There is in the crisis of contemporary feminism something that resembles the tension between these two levels. The feminism of equality operates at the first level: it asks that women have access to the same rights, the same resources, the same opportunities as men within the existing framework. Radical feminism operates at the second level: it asks whether this framework itself must be transformed, whether a truly egalitarian society should not value differently the qualities that patriarchal culture has associated with the feminine, that is to say care, relationship, vulnerability and interdependence. Aditi suggests that this second level is the most fundamental, and that the first, without the second, risks producing women who succeed in a system whose fundamental values remain those that patriarchy imposed.

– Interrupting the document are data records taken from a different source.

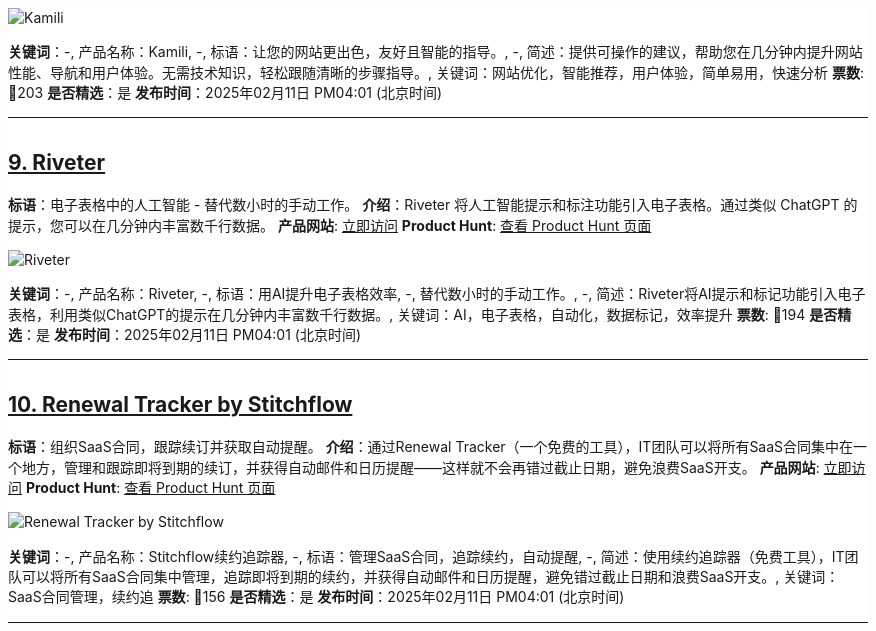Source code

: ![Kamili](https://ph-files.imgix.net/92e5b6c1-abc0-4d9f-8b7d-d63b6ac18834.jpeg?auto=format&fit=crop&frame=1&h=512&w=1024)

**关键词**：-, 产品名称：Kamili, -, 标语：让您的网站更出色，友好且智能的指导。, -, 简述：提供可操作的建议，帮助您在几分钟内提升网站性能、导航和用户体验。无需技术知识，轻松跟随清晰的步骤指导。, 关键词：网站优化，智能推荐，用户体验，简单易用，快速分析
**票数**: 🔺203
**是否精选**：是
**发布时间**：2025年02月11日 PM04:01 (北京时间)

---

## [9. Riveter ](https://www.producthunt.com/posts/riveter-2?utm_campaign=producthunt-api&utm_medium=api-v2&utm_source=Application%3A+nextauth+%28ID%3A+151633%29)
**标语**：电子表格中的人工智能 - 替代数小时的手动工作。
**介绍**：Riveter 将人工智能提示和标注功能引入电子表格。通过类似 ChatGPT 的提示，您可以在几分钟内丰富数千行数据。
**产品网站**: [立即访问](https://www.producthunt.com/r/KBAEPVFHZ2YPHI?utm_campaign=producthunt-api&utm_medium=api-v2&utm_source=Application%3A+nextauth+%28ID%3A+151633%29)
**Product Hunt**: [查看 Product Hunt 页面](https://www.producthunt.com/posts/riveter-2?utm_campaign=producthunt-api&utm_medium=api-v2&utm_source=Application%3A+nextauth+%28ID%3A+151633%29)

![Riveter ](https://ph-files.imgix.net/5cbb05cd-887e-4b7c-90c4-ed69ca6c4a74.jpeg?auto=format&fit=crop&frame=1&h=512&w=1024)

**关键词**：-, 产品名称：Riveter, -, 标语：用AI提升电子表格效率, -, 替代数小时的手动工作。, -, 简述：Riveter将AI提示和标记功能引入电子表格，利用类似ChatGPT的提示在几分钟内丰富数千行数据。, 关键词：AI，电子表格，自动化，数据标记，效率提升
**票数**: 🔺194
**是否精选**：是
**发布时间**：2025年02月11日 PM04:01 (北京时间)

---

## [10. Renewal Tracker by Stitchflow](https://www.producthunt.com/posts/renewal-tracker-by-stitchflow?utm_campaign=producthunt-api&utm_medium=api-v2&utm_source=Application%3A+nextauth+%28ID%3A+151633%29)
**标语**：组织SaaS合同，跟踪续订并获取自动提醒。
**介绍**：通过Renewal Tracker（一个免费的工具），IT团队可以将所有SaaS合同集中在一个地方，管理和跟踪即将到期的续订，并获得自动邮件和日历提醒——这样就不会再错过截止日期，避免浪费SaaS开支。
**产品网站**: [立即访问](https://www.producthunt.com/r/JYF3MGSWXDFS5E?utm_campaign=producthunt-api&utm_medium=api-v2&utm_source=Application%3A+nextauth+%28ID%3A+151633%29)
**Product Hunt**: [查看 Product Hunt 页面](https://www.producthunt.com/posts/renewal-tracker-by-stitchflow?utm_campaign=producthunt-api&utm_medium=api-v2&utm_source=Application%3A+nextauth+%28ID%3A+151633%29)

![Renewal Tracker by Stitchflow](https://ph-files.imgix.net/f34b9675-22a8-42f8-96de-66cca057d2be.png?auto=format&fit=crop&frame=1&h=512&w=1024)

**关键词**：-, 产品名称：Stitchflow续约追踪器, -, 标语：管理SaaS合同，追踪续约，自动提醒, -, 简述：使用续约追踪器（免费工具），IT团队可以将所有SaaS合同集中管理，追踪即将到期的续约，并获得自动邮件和日历提醒，避免错过截止日期和浪费SaaS开支。, 关键词：SaaS合同管理，续约追
**票数**: 🔺156
**是否精选**：是
**发布时间**：2025年02月11日 PM04:01 (北京时间)

---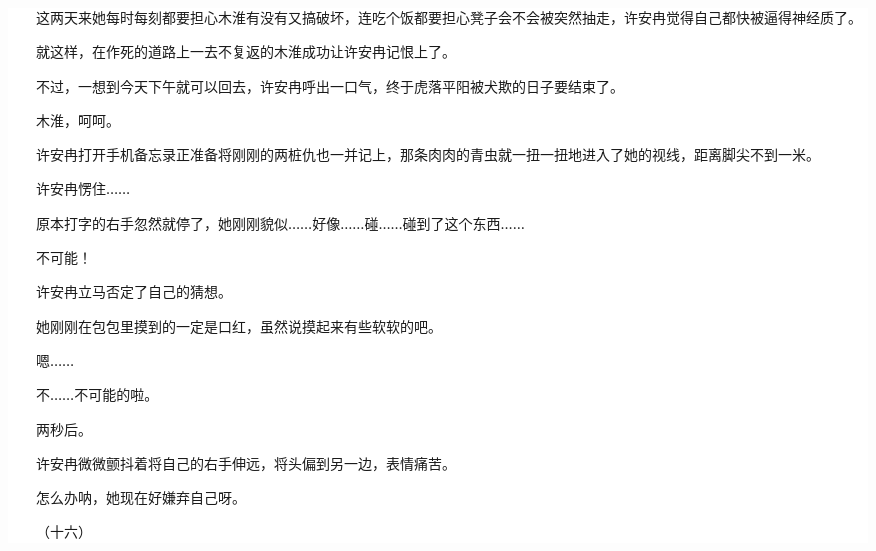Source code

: &emsp;&emsp;这两天来她每时每刻都要担心木淮有没有又搞破坏，连吃个饭都要担心凳子会不会被突然抽走，许安冉觉得自己都快被逼得神经质了。  
  
&emsp;&emsp;就这样，在作死的道路上一去不复返的木淮成功让许安冉记恨上了。  
  
&emsp;&emsp;不过，一想到今天下午就可以回去，许安冉呼出一口气，终于虎落平阳被犬欺的日子要结束了。  
  
&emsp;&emsp;木淮，呵呵。  
  
&emsp;&emsp;许安冉打开手机备忘录正准备将刚刚的两桩仇也一并记上，那条肉肉的青虫就一扭一扭地进入了她的视线，距离脚尖不到一米。  
  
&emsp;&emsp;许安冉愣住……  
  
&emsp;&emsp;原本打字的右手忽然就停了，她刚刚貌似……好像……碰……碰到了这个东西……  
  
&emsp;&emsp;不可能！  
  
&emsp;&emsp;许安冉立马否定了自己的猜想。  
  
&emsp;&emsp;她刚刚在包包里摸到的一定是口红，虽然说摸起来有些软软的吧。  
  
&emsp;&emsp;嗯……  
  
&emsp;&emsp;不……不可能的啦。  
  
&emsp;&emsp;两秒后。  
  
&emsp;&emsp;许安冉微微颤抖着将自己的右手伸远，将头偏到另一边，表情痛苦。  
  
&emsp;&emsp;怎么办呐，她现在好嫌弃自己呀。  
  
&emsp;&emsp;（十六）  
  
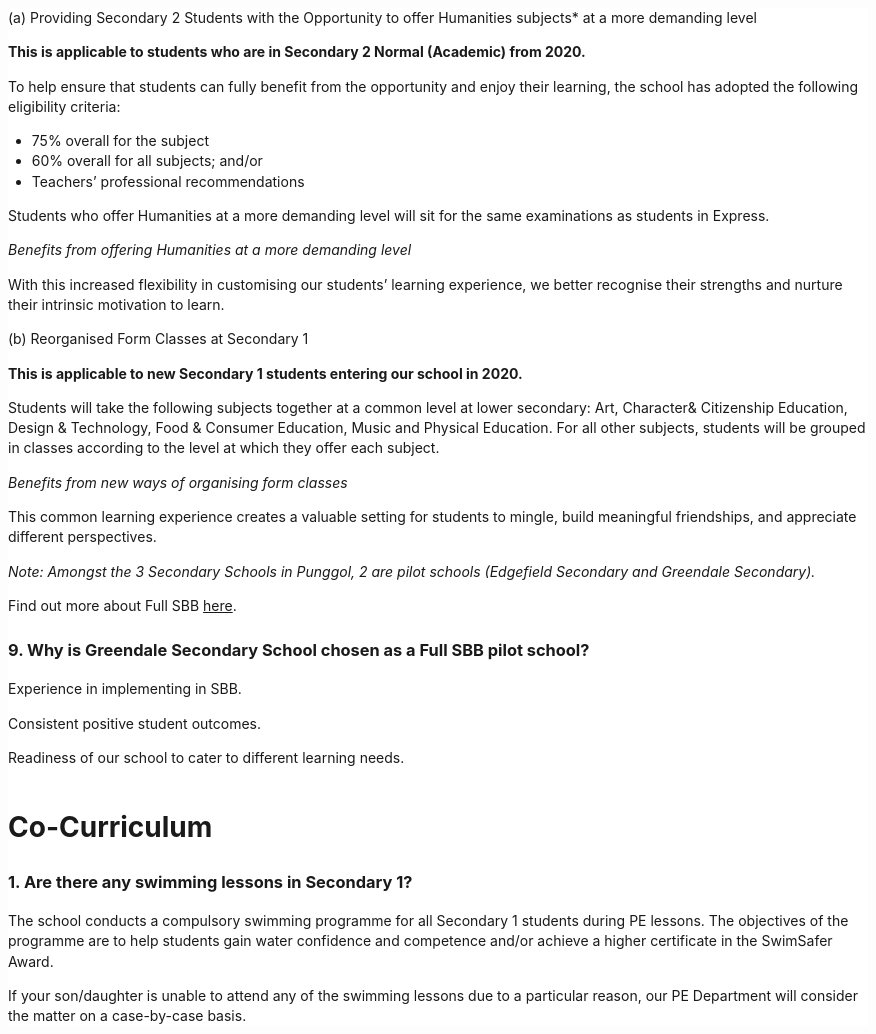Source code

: (a) Providing Secondary 2 Students with the Opportunity to offer Humanities subjects* at a more demanding level

**This is applicable to students who are in Secondary 2 Normal (Academic) from 2020.**

To help ensure that students can fully benefit from the opportunity and enjoy their learning, the school has adopted the following eligibility criteria:

*   75% overall for the subject
*   60% overall for all subjects; and/or
*   Teachers’ professional recommendations

Students who offer Humanities at a more demanding level will sit for the same examinations as students in Express.

_Benefits from offering Humanities at a more demanding level_

With this increased flexibility in customising our students’ learning experience, we better recognise their strengths and nurture their intrinsic motivation to learn.

(b) Reorganised Form Classes at Secondary 1

**This is applicable to new Secondary 1 students entering our school in 2020.**

Students will take the following subjects together at a common level at lower secondary: Art, Character& Citizenship Education, Design & Technology, Food & Consumer Education, Music and Physical Education. For all other subjects, students will be grouped in classes according to the level at which they offer each subject. 

_Benefits from new ways of organising form classes_

This common learning experience creates a valuable setting for students to mingle, build meaningful friendships, and appreciate different perspectives.

_Note: Amongst the 3 Secondary Schools in Punggol, 2 are pilot schools (Edgefield Secondary and Greendale Secondary)._

Find out more about Full SBB [here](https://www.moe.gov.sg/microsites/psle-fsbb/full-subject-based-banding/main.html).

### 9. Why is Greendale Secondary School chosen as a Full SBB pilot school?

Experience in implementing in SBB.

Consistent positive student outcomes.

Readiness of our school to cater to different learning needs.

# Co-Curriculum

### 1. Are there any swimming lessons in Secondary 1?

The school conducts a compulsory swimming programme for all Secondary 1 students during PE lessons. The objectives of the programme are to help students gain water confidence and competence and/or achieve a higher certificate in the SwimSafer Award.  
  
If your son/daughter is unable to attend any of the swimming lessons due to a particular reason, our PE Department will consider the matter on a case-by-case basis.
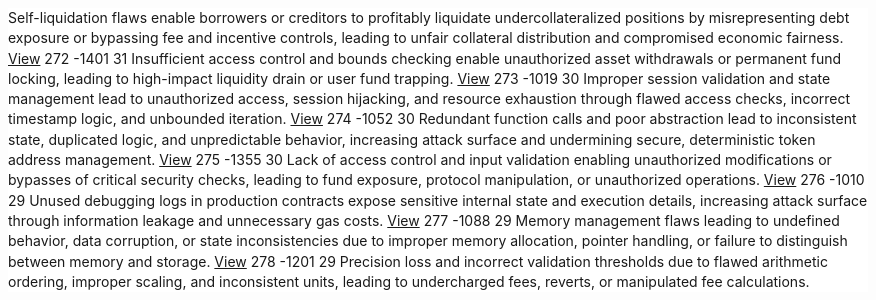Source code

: <td>Self-liquidation flaws enable borrowers or creditors to profitably liquidate undercollateralized positions by misrepresenting debt exposure or bypassing fee and incentive controls, leading to unfair collateral distribution and compromised economic fairness.</td>
<td><a href="cluster_-1382.md">View</a></td>
</tr>
<tr>
<td>272</td>
<td>-1401</td>
<td>31</td>
<td>Insufficient access control and bounds checking enable unauthorized asset withdrawals or permanent fund locking, leading to high-impact liquidity drain or user fund trapping.</td>
<td><a href="cluster_-1401.md">View</a></td>
</tr>
<tr>
<td>273</td>
<td>-1019</td>
<td>30</td>
<td>Improper session validation and state management lead to unauthorized access, session hijacking, and resource exhaustion through flawed access checks, incorrect timestamp logic, and unbounded iteration.</td>
<td><a href="cluster_-1019.md">View</a></td>
</tr>
<tr>
<td>274</td>
<td>-1052</td>
<td>30</td>
<td>Redundant function calls and poor abstraction lead to inconsistent state, duplicated logic, and unpredictable behavior, increasing attack surface and undermining secure, deterministic token address management.</td>
<td><a href="cluster_-1052.md">View</a></td>
</tr>
<tr>
<td>275</td>
<td>-1355</td>
<td>30</td>
<td>Lack of access control and input validation enabling unauthorized modifications or bypasses of critical security checks, leading to fund exposure, protocol manipulation, or unauthorized operations.</td>
<td><a href="cluster_-1355.md">View</a></td>
</tr>
<tr>
<td>276</td>
<td>-1010</td>
<td>29</td>
<td>Unused debugging logs in production contracts expose sensitive internal state and execution details, increasing attack surface through information leakage and unnecessary gas costs.</td>
<td><a href="cluster_-1010.md">View</a></td>
</tr>
<tr>
<td>277</td>
<td>-1088</td>
<td>29</td>
<td>Memory management flaws leading to undefined behavior, data corruption, or state inconsistencies due to improper memory allocation, pointer handling, or failure to distinguish between memory and storage.</td>
<td><a href="cluster_-1088.md">View</a></td>
</tr>
<tr>
<td>278</td>
<td>-1201</td>
<td>29</td>
<td>Precision loss and incorrect validation thresholds due to flawed arithmetic ordering, improper scaling, and inconsistent units, leading to undercharged fees, reverts, or manipulated fee calculations.</td>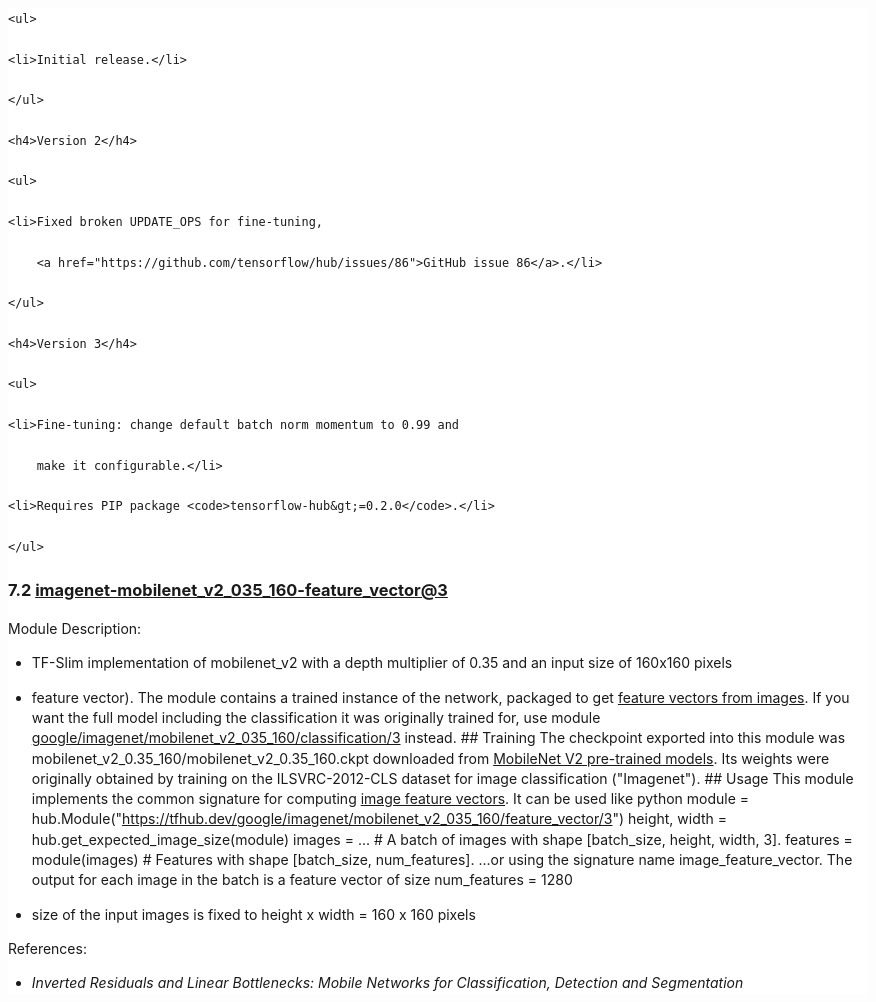     <ul>

    <li>Initial release.</li>

    </ul>

    <h4>Version 2</h4>

    <ul>

    <li>Fixed broken UPDATE_OPS for fine-tuning,

        <a href="https://github.com/tensorflow/hub/issues/86">GitHub issue 86</a>.</li>

    </ul>

    <h4>Version 3</h4>

    <ul>

    <li>Fine-tuning: change default batch norm momentum to 0.99 and

        make it configurable.</li>

    <li>Requires PIP package <code>tensorflow-hub&gt;=0.2.0</code>.</li>

    </ul>

### 7.2 [imagenet-mobilenet\_v2\_035\_160-feature\_vector@3](https://aihub.cloud.google.com/p/products%2Fd3e7b6ae-80dd-4bee-97a2-f91fc2d21d6c)


Module Description: 

* TF-Slim implementation of mobilenet_v2 with a depth multiplier of 0.35 and an input size of 160x160 pixels

*  feature vector).  The module contains a trained instance of the network, packaged to get [feature vectors from images](https://www.tensorflow.org/hub/common_signatures/images#feature-vector). If you want the full model including the classification it was originally trained for, use module [google/imagenet/mobilenet_v2_035_160/classification/3](https://tfhub.dev/google/imagenet/mobilenet_v2_035_160/classification/3) instead.   ## Training  The checkpoint exported into this module was mobilenet_v2_0.35_160/mobilenet_v2_0.35_160.ckpt downloaded from [MobileNet V2 pre-trained models](https://github.com/tensorflow/models/blob/master/research/slim/nets/mobilenet/README.md). Its weights were originally obtained by training on the ILSVRC-2012-CLS dataset for image classification ("Imagenet").  ## Usage  This module implements the common signature for computing [image feature vectors](https://www.tensorflow.org/hub/common_signatures/images#feature-vector). It can be used like  python module = hub.Module("https://tfhub.dev/google/imagenet/mobilenet_v2_035_160/feature_vector/3") height, width = hub.get_expected_image_size(module) images = ...  # A batch of images with shape [batch_size, height, width, 3]. features = module(images)  # Features with shape [batch_size, num_features].   ...or using the signature name image_feature_vector. The output for each image in the batch is a feature vector of size num_features = 1280

*  size of the input images is fixed to height x width = 160 x 160 pixels


References: 

* *Inverted Residuals and Linear Bottlenecks: Mobile Networks for Classification, Detection and Segmentation*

But Aditi also tells us something important about the way this second level of transformation can be approached. She is not a goddess of revolt or conquest. She does not wrest power from the masculine gods. She precedes them. She contains them. Her primacy is not the result of a battle but of an ontological reality: she is what she is before anything else exists. This way of being radically feminine without needing to fight the masculine, of preceding it without excluding it, of containing it without crushing it, is perhaps the most subtle and most difficult lesson that Aditi offers to contemporary feminism.

In the civilisation of the 7 Rivers, this vision of Aditi translated into a social organisation in which the feminine did not need to fight for its place because its place was recognised as fundamental. Women composed sacred hymns, drank soma, participated in the sacrifices, occupied leadership roles in certain regions. Not because they had conquered these rights against masculine resistance, but because the worldview that underpinned this civilisation recognised the feminine as fundamental and indispensable at every level of collective life. This recognition was not the fruit of a struggle. It was the fruit of a vision of reality in which Aditi, the infinite mother, preceded and contained all the gods.

What contemporary feminism might draw from this vision is not a utopia to be recreated as such. It is an orientation: the deepest and most lasting transformation is not the one that fights for equality within a system whose fundamental values remain unchanged, but the one that transforms the system itself by recovering the primacy of Aditi, by placing back at the centre of the collective vision those qualities that the maternal infinite embodies: containment, generosity, welcome, interdependence, the anteriority of the bond over separation. This is a deeper revolution than that of equality. And it is perhaps the only one that can truly hold.